Agracom export manager Brett Donoghue said milling wheat has taken a bigger tumble relative to feed grades in the past week.

“Milling wheat’s been slaughtered; there’s better quality in Vic than the market was expecting.”

He said growers were juggling the need to store various segregations from the wet harvest on farm ahead of a big sorghum crop now in the ground,  and they were not necessarily keen to meet the market on rain-affected wheat.

“Certainly there’ll be demand from South-east Asia…and I’m hearing China is going to buy Aussie feed wheat,” Mr Donoghue said.

“With the export demand, it’s well priced to clear, and domestically, there’s going to be uptake.

“It’s not all doom and gloom.”

South makes progress

Peter’s Commodities trader Peter Gerhardy said the southern NSW harvest is progressing well, despite the occasional shower and boggy conditions in paddocks slowing most growers here and there.

“We’re getting 3 or 4 millimetres around the place, and growers will get held up for a day or half a day,” Mr Gerhardy said.

He said the whole market has softened.

“SFW has probably come off $15 for the week, and also the milling grades are coming back to join them.”

“There’s quality in Victoria, and west of the Newell Highway in southern NSW, but east of it, probably 80 per cent of the grain is SFW.”

He said there have been a few pleasant surprises for growers in areas like Junee, where some are harvesting H2 wheat.

“The test weights in the south are holding up reasonably well at 80-81kg for some growers, but it’s SFW because of the falling numbers.”

Mr Gerhardy said the domestic consumer and the trade were buying, but short covering appeared to have gone to ground for now.

“Because of the delayed harvest there were some highly inflated prices getting around.”

He said while the NSW and Victorian harvest is expected to make good progress under clear skies in the coming week, some outturn issues tied to logistics and the need to fumigate could bring the shorts back to the market.

“With the later harvest going into January, the bulk handlers won’t be prepared to outturn in January.

“We could see bits and pieces of shorts into the New Year.”

The NSW harvest is running around three weeks behind where it would normally be because of recent rain on top of the gentle growing season.

“The harvest south of Wagga wouldn’t be 50pc done, and normally we’d be getting near the end.”
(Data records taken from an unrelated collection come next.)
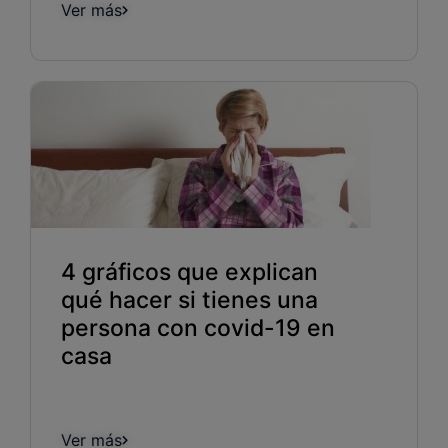
Ver más
4 gráficos que explican
qué hacer si tienes una
persona con covid-19 en
casa
Ver más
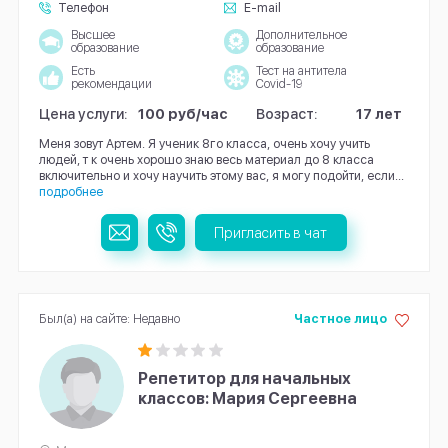
Телефон
E-mail
Высшее
Дополнительное
образование
образование
Есть
Тест на антитела
рекомендации
Covid-19
Цена услуги:
100 руб/час
Возраст:
17 лет
Меня зовут Артем. Я ученик 8го класса, очень хочу учить
людей, т к очень хорошо знаю весь материал до 8 класса
включительно и хочу научить этому вас, я могу подойти, если...
подробнее
Пригласить в чат
Был(а) на сайте: Недавно
Частное лицо
Репетитор для начальных
классов: Мария Сергеевна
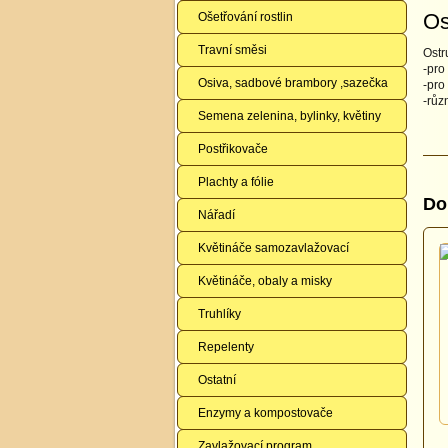
Os
Ošetřování rostlin
Travní směsi
Ostr
-pro
Osiva, sadbové brambory ,sazečka
-pro
-růz
Semena zelenina, bylinky, květiny
Postřikovače
Plachty a fólie
Do
Nářadí
Květináče samozavlažovací
Květináče, obaly a misky
Truhlíky
Repelenty
Ostatní
Enzymy a kompostovače
Zavlažovací program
Demand for barley appears to be subdued.

“Buyers for barley are starting to fall away and are going to sit back and see what the spread does.”

Cottonseed hand-to-mouth

Nearby cottonseed was quoted at $540/t delivered Darling Downs for odd loads.

“Tight stocks and some domestic buying interest is keeping seed values robust for spot months, but volume trading is low,” Woodside Commodities manager Hamish Steele-Park said.

“Most consumers just are trying to get over the line by buying hand-to-mouth before cheaper new crop becomes available next year.

“New crop 2022 cottonseed was a little firmer over past week or two on container export interest.

“It remains competitive into destination markets, plus works into feed rations domestically.

New-crop delivered Darling Downs was quoted around $350/t delivery May to Aug 2022.

Mr Steele-Park said the impact of recent flooding on price appeared minimal because the outlook for the crop size next year remains large, irrespective of whether the damage would cause losses of, say, 200,000 bales or 400,000 bales.

“Export demand will be the determining factor on cottonseed price direction this coming season.”

 

The next Feedgrain Focus will be published on Thursday January 13, 2022 after Grain Central returns from its Christmas-New Year shutdown.

We wish all our valued readers and sources a Merry Christmas, a Happy New Year, and a well-earned break.